Description of the task: Return each line of the data below that contains the string "lines".

Data extracts:
-- Opening Marker --

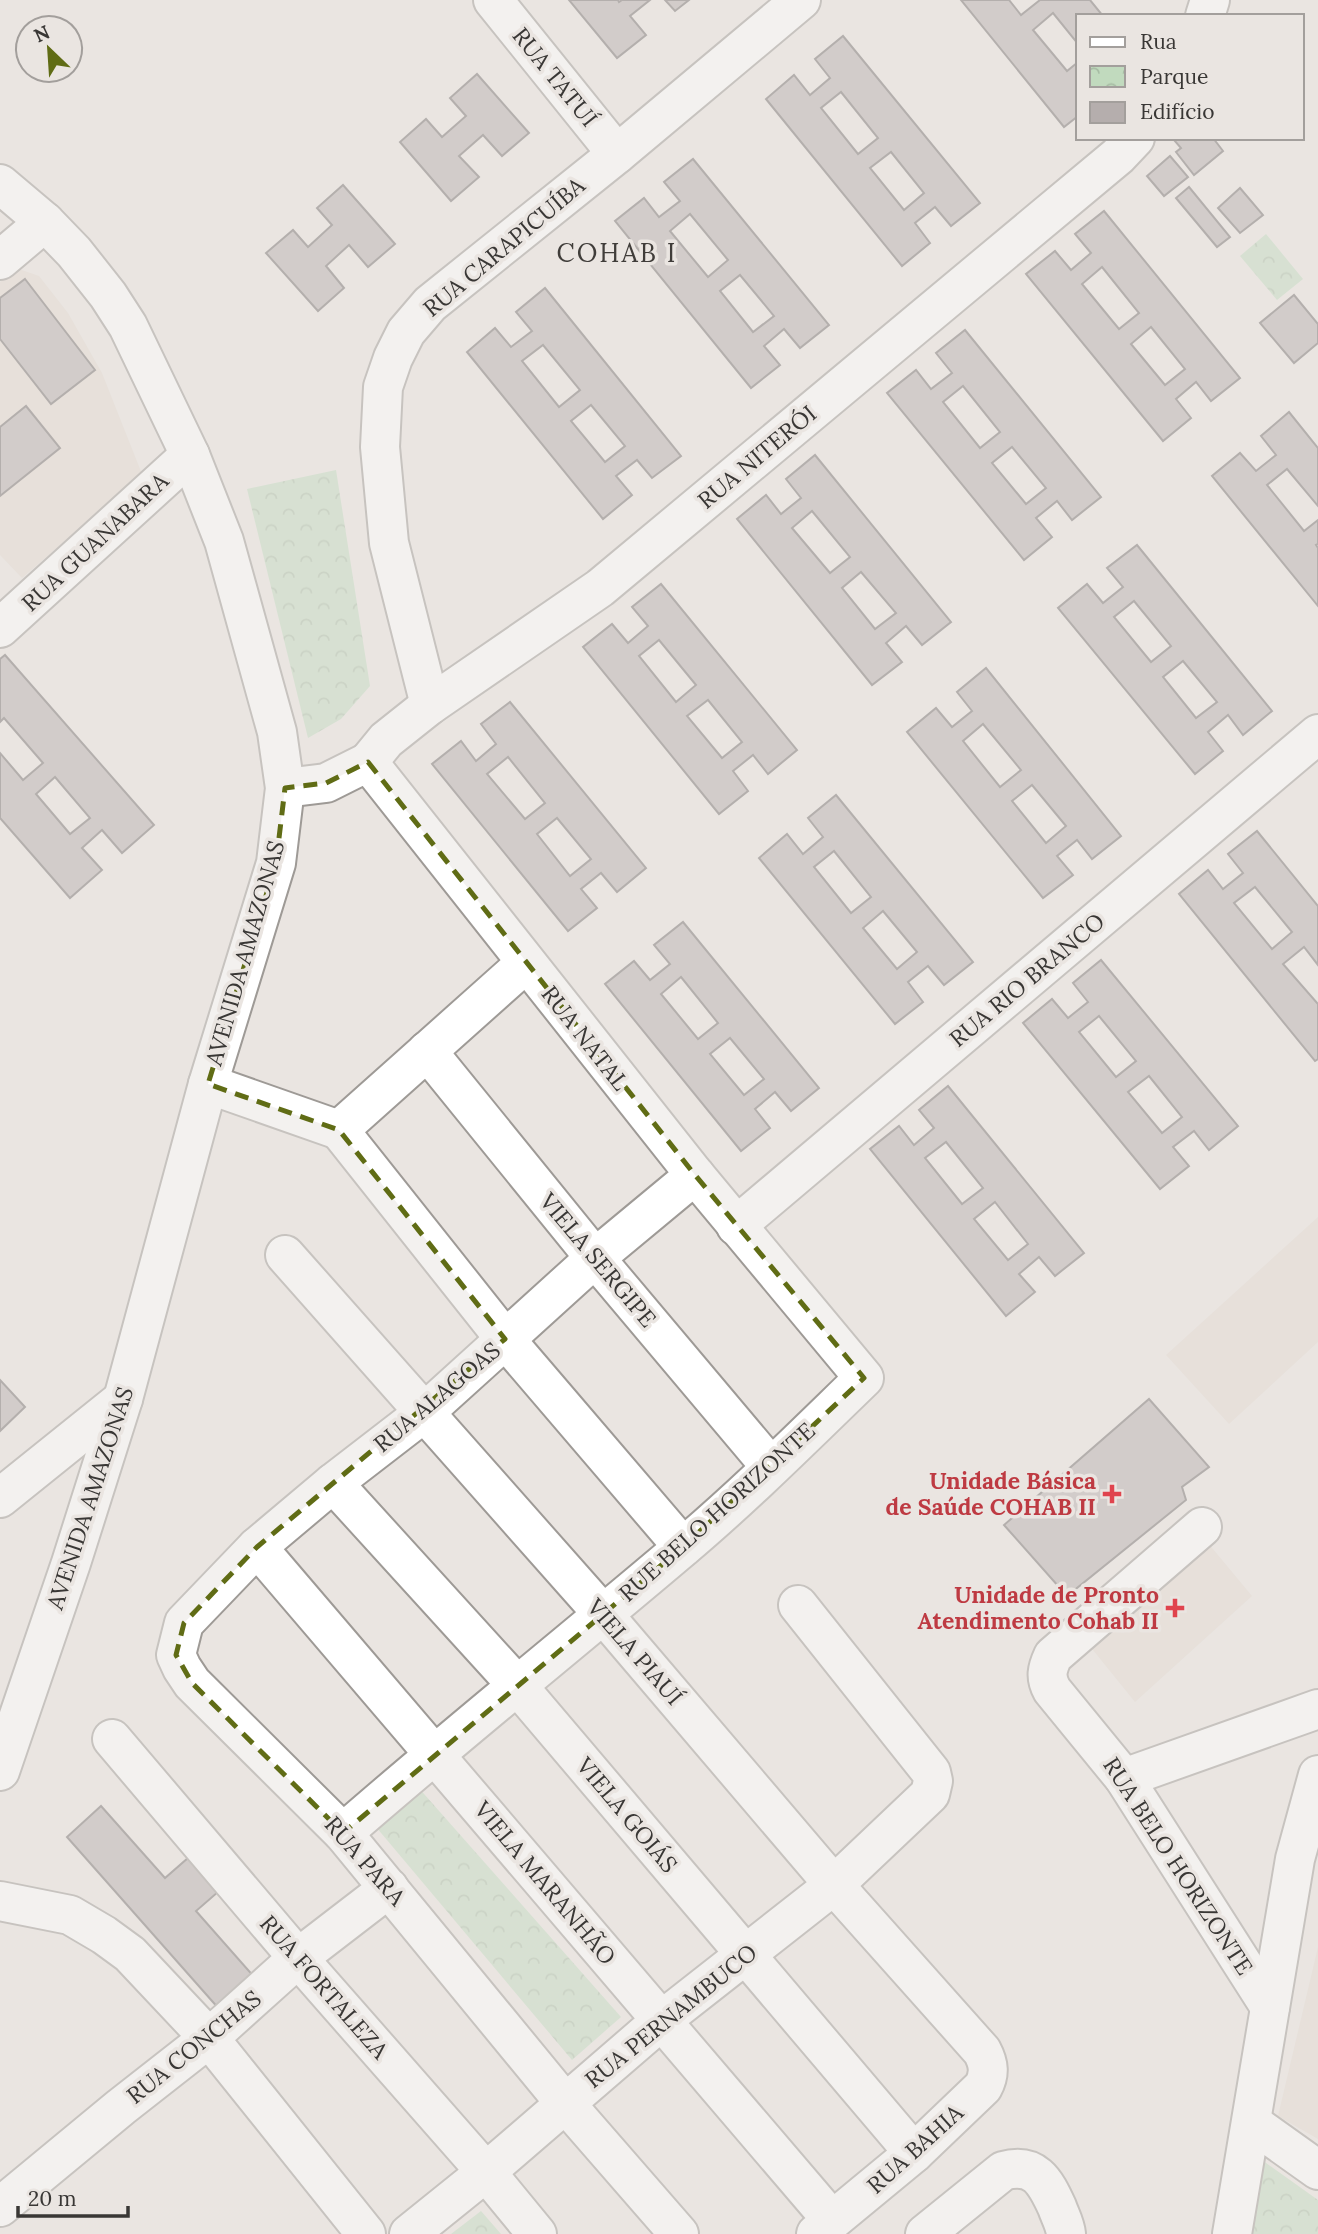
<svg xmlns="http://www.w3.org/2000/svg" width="1318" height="2234" font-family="Lora,serif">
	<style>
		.built { fill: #e4d9d0 }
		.park { fill: url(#park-crowns) }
		.building { fill: #b5aead; stroke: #746e6d; stroke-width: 2; fill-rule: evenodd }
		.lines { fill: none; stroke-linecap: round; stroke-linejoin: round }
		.minor-casing { stroke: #9e9a96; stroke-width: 42 }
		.minor { stroke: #fff; stroke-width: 38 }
		.marked { fill: none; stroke: #606c15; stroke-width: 5; stroke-dasharray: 14 9; stroke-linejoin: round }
		.health-dot { fill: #e0444e; stroke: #eae5e1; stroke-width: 2.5 }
		.labels { text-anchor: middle; stroke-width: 7; stroke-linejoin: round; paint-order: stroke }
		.street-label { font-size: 23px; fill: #393735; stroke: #eae5e1 }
		.health-label { font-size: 23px; font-weight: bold; fill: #be3a42; stroke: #eae5e1; text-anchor: end }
		.quarter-label { font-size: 26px; letter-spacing: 2px; fill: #403d3a; stroke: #eae5e1 }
	</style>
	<defs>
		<pattern id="park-crowns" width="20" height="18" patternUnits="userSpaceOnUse" patternTransform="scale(1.75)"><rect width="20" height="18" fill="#c1dabe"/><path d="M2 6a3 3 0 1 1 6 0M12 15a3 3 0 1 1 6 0" fill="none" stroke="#a7bca4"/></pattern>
	</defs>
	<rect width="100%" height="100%" fill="#eae5e1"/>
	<g class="built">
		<polygon points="16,268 39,276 68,313 102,373 142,474 22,578 0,555 0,282"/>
		<polygon points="1318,1217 1318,1342 1229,1424 1166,1355"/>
		<polygon points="1198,1531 1252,1596 1135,1702 1080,1634"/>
		<polygon points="1318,1947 1318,2139 1278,2116"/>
	</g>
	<g class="park">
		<polygon points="1266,234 1303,279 1277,300 1240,256"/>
		<polygon points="336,470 370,686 341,719 308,738 247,489"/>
		<polygon points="417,1786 621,2017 572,2060 371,1821"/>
		<polygon points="1262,2160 1318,2200 1318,2234 1240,2234"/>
		<polygon points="481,2211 501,2234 451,2234"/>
	</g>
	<g class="building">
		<polygon points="569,0 618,0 619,2 622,0 650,0 630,16 646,35 617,58"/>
		<polygon points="665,0 689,0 675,11"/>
		<polygon points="961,0 1009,0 1021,15 1040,0 1090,0 1103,16 1078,16 1078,44 1053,13 1033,30 1067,71 1078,62 1078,116 1064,127"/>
		<path d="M843,36L980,203L951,226L935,207L915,223L930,243L902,266L766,99L794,75L810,95L830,78L815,59ZM841,92L878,138L858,154L821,108ZM891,152L924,193L904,210L870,168Z"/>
		<polygon points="477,74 529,133 502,156 483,135 459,156 479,177 451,201 400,142 426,119 442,137 466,116 450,98"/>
		<polygon points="1177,138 1213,138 1223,151 1194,175 1176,152 1181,148 1174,140"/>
		<polygon points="1170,156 1188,177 1164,196 1147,176"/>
		<path d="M693,159L829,325L800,348L784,329L764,346L780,365L751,388L615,221L644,198L659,217L680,201L664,182ZM690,214L728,260L708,277L670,231ZM740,275L774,316L753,332L720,291Z"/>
		<polygon points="343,185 395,244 368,267 349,245 326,266 344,288 318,311 266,253 293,230 308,247 332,225 317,208"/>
		<polygon points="1189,187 1230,237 1217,247 1176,198"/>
		<polygon points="1240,188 1263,215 1240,233 1218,208"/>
		<path d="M1104,211L1240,378L1211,401L1196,382L1176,399L1191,418L1163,441L1026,274L1055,251L1071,270L1091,253L1075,234ZM1102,267L1139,313L1119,329L1082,284ZM1151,327L1185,369L1165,385L1131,344Z"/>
		<polygon points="25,279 95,370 51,404 0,339 0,298"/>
		<path d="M545,288L681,456L652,478L637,460L616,476L632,495L603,519L467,352L495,328L511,347L532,331L516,312ZM543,345L580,390L559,407L522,361ZM591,405L625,446L605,462L571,421Z"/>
		<polygon points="1294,295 1318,324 1318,343 1294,363 1260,323"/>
		<path d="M965,330L1101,497L1072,520L1057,501L1036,518L1052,537L1024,560L887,393L916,370L931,389L952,373L936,353ZM963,386L1000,432L980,448L943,402ZM1012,447L1046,488L1026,504L992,463Z"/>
		<polygon points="26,406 60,448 0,496 0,427"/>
		<polygon points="1289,412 1318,448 1318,506 1287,469 1267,485 1304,531 1318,520 1318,544 1316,545 1318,548 1318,606 1212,476 1240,453 1256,471 1276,455 1261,436"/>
		<path d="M815,455L951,622L922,645L906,626L886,643L902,662L872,685L737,519L766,495L781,514L801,498L786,479ZM812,511L850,557L830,573L792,528ZM861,572L896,613L875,629L842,588Z"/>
		<path d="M1137,545L1272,711L1243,735L1228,715L1208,732L1223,751L1195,774L1058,608L1087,584L1103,603L1123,587L1107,568ZM1134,601L1171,646L1151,662L1114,617ZM1183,661L1217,702L1196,718L1163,677Z"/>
		<path d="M661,584L797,750L768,774L753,755L733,771L748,791L719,814L583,647L612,624L628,643L648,626L632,607ZM659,640L696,685L676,702L639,656ZM708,700L742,742L722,758L687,716Z"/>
		<path d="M5,655L154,825L122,853L102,830L82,848L102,870L70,898L0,818V753L23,780L43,763L4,718L0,722V659ZM55,777L90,818L70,834L36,794Z"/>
		<path d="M986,668L1121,836L1092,859L1077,840L1057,856L1073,875L1043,898L907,732L936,708L952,727L972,711L957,692ZM983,724L1021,770L1000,787L963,741ZM1032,785L1066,826L1046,843L1012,801Z"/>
		<path d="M510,702L646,868L617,892L601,873L581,889L597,908L568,931L432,764L461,741L476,761L496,744L481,724ZM508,757L545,803L525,819L487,774ZM557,818L591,859L570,876L537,834Z"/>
		<path d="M836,795L973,962L944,985L928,966L908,982L923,1002L895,1024L759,858L787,834L803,854L823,837L808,818ZM834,851L871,897L851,913L814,867ZM883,911L917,952L897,969L863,928Z"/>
		<path d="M1257,831L1318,906V965L1304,947L1283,964L1318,1004V1059L1315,1061L1179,894L1208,870L1223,889L1243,873L1228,854ZM1255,887L1292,932L1272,949L1234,903Z"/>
		<path d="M683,922L819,1088L791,1111L775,1092L755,1109L770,1128L741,1151L605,984L634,961L650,980L670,964L654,945ZM681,977L718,1023L698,1039L661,994ZM730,1038L764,1079L744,1095L710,1054Z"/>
		<path d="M1101,960L1238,1126L1209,1150L1194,1131L1173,1147L1189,1166L1160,1189L1023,1023L1052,999L1068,1018L1088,1002L1073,983ZM1099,1016L1136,1061L1116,1077L1079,1032ZM1149,1076L1182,1117L1162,1133L1128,1092Z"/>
		<path d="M948,1086L1084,1253L1055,1276L1039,1257L1019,1274L1035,1292L1006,1316L870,1149L899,1126L914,1145L934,1128L919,1110ZM946,1142L983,1188L962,1204L925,1158ZM995,1202L1028,1244L1008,1260L974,1219Z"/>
		<polygon points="0,1380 25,1407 0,1431"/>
		<polygon points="1149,1399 1209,1467 1182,1487 1186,1500 1067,1596 1004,1525"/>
		<polygon points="101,1806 165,1878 196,1851 226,1885 196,1911 256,1979 220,2010 67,1837"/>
	</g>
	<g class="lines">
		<defs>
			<g id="minor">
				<polyline points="493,0 617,154"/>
				<polyline points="1205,16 1210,0"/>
				<polyline points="0,184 45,222 74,252 108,295 128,326 190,455 224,541 277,732 285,788 276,863 208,1084 123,1399 71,1563 0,1771"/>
				<polyline points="0,260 45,222"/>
				<polyline points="0,628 190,455"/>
				<polyline points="430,705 389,543 380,447 383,387 393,358 406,332 430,304 617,154 801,0"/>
				<polyline points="368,762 386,740 430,705 600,588 1118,156 1135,138"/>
				<path d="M285,788L326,783L368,762L695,1175L864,1378C804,1436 745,1495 681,1549C569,1644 454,1736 343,1833"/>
				<polyline points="427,1051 595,1258 771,1467"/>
				<polyline points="208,1084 339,1130 526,963"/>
				<polyline points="339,1130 505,1339 683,1547"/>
				<polyline points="736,1226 1318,734"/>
				<path d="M285,1255L603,1614L834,1885L982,2051C989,2064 990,2074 983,2087L914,2153L816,2234"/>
				<polyline points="333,1483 516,1684 914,2153"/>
				<polyline points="0,1498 123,1399"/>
				<path d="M1202,1527L1053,1656C1047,1669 1045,1677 1052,1690L1124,1778L1270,2007"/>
				<polyline points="257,1547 832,2220"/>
				<polyline points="112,1739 298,1958 486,2172 537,2234"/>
				<polyline points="1124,1778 1318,1709"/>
				<polyline points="0,1901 70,1915 104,1935 130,1954 209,2038 366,2234"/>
				<polyline points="1252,2123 1318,2170"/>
				<polyline points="0,2207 121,2107 209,2038 298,1958 389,1888"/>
				<polyline points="409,2234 486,2172 662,2020 834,1885 930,1794 933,1781 931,1772 798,1605"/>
				<polyline points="679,2234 565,2103 343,1833 192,1683 182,1668 176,1655 184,1623 257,1547 333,1483 425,1412 595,1258 695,1175"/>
				<path d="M925,2234L1003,2171C1035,2162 1045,2181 1057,2207C1060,2216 1065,2224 1066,2234"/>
				<polyline points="1232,2234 1295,1859 1318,1775"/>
			</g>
		</defs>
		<use href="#minor" class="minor-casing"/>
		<use href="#minor" class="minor"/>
	</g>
	<path d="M0 0H1318V2234H0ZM368,762L695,1175L864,1378L683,1547L343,1833L192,1683L176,1655L184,1623L257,1547L505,1339L339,1130L208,1084L276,863L285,788L326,783Z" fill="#eae5e1" fill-opacity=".55" fill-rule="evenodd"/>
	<path class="marked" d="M368,762L695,1175L864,1378L683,1547L343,1833L192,1683L176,1655L184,1623L257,1547L505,1339L339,1130L208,1084L276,863L285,788L326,783Z"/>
	<g class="health-dot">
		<path d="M1108.5 1483.5h7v7h7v7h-7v7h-7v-7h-7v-7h7z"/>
		<path d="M1171.5 1597.5h7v7h7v7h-7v7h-7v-7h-7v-7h7z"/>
	</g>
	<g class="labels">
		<g class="street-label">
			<text transform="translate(555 77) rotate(51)" y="8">RUA TATUÍ</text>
			<text transform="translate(504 247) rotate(-40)" y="8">RUA CARAPICUÍBA</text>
			<text transform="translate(757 457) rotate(-40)" y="8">RUA NITERÓI</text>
			<text transform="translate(95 542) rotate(-43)" y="8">RUA GUANABARA</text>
			<text transform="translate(245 953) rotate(-74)" y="8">AVENIDA AMAZONAS</text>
			<text transform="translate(1027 980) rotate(-40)" y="8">RUA RIO BRANCO</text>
			<text transform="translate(585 1038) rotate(52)" y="8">RUA NATAL</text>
			<text transform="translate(598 1260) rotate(50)" y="8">VIELA SERGIPE</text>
			<text transform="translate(437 1397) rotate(-40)" y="8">RUA ALAGOAS</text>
			<text transform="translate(90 1498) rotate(-72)" y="8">AVENIDA AMAZONAS</text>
			<text transform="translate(717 1512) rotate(-42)" y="8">RUE BELO HORIZONTE</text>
			<text transform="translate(635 1652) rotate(49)" y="8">VIELA PIAUÍ</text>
			<text transform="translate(627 1815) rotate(50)" y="8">VIELA GOIÁS</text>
			<text transform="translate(365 1861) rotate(49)" y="8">RUA PARA</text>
			<text transform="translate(1178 1866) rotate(57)" y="8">RUA BELO HORIZONTE</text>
			<text transform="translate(545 1883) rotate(50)" y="8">VIELA MARANHÃO</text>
			<text transform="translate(324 1987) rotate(49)" y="8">RUA FORTALEZA</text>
			<text transform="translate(671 2016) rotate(-39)" y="8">RUA PERNAMBUCO</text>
			<text transform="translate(194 2047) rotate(-39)" y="8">RUA CONCHAS</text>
			<text transform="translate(915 2149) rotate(-42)" y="8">RUA BAHIA</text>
		</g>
		<g class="health-label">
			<text x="1096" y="1489">Unidade Básica<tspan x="1096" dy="26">de Saúde COHAB II</tspan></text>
			<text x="1159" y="1603">Unidade de Pronto<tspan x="1159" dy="26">Atendimento Cohab II</tspan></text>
		</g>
		<g class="quarter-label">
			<text x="617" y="262">COHAB I</text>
		</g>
	</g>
	<rect x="1076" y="14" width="228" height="126" fill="#eae5e1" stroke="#a39f9c" stroke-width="2"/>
	<rect x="1090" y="37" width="35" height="10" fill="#ffffff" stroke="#a39f9c" stroke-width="2"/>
	<text x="1140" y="49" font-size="21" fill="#393735">Rua</text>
	<rect x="1090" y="66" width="35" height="21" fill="url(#park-crowns)" stroke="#a39f9c" stroke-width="2"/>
	<text x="1140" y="84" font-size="21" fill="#393735">Parque</text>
	<rect x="1090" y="102" width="35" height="21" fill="#b5aead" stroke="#a39f9c" stroke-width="2"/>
	<text x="1140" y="119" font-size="21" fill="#393735">Edifício</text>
	<g transform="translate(49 49) rotate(335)"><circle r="33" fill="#eae5e1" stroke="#a39f9c" stroke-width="2"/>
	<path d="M0-5L12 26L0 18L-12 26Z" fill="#606c15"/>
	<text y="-10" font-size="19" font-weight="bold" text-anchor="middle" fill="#393735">N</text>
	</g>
	<path d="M18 2206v10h110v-10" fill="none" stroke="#393735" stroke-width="3.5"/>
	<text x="28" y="2206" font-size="21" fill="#393735" stroke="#eae5e1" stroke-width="5" paint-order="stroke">20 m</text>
</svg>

-- Closing Marker --

Worked solution:
		.lines { fill: none; stroke-linecap: round; stroke-linejoin: round }
	<g class="lines">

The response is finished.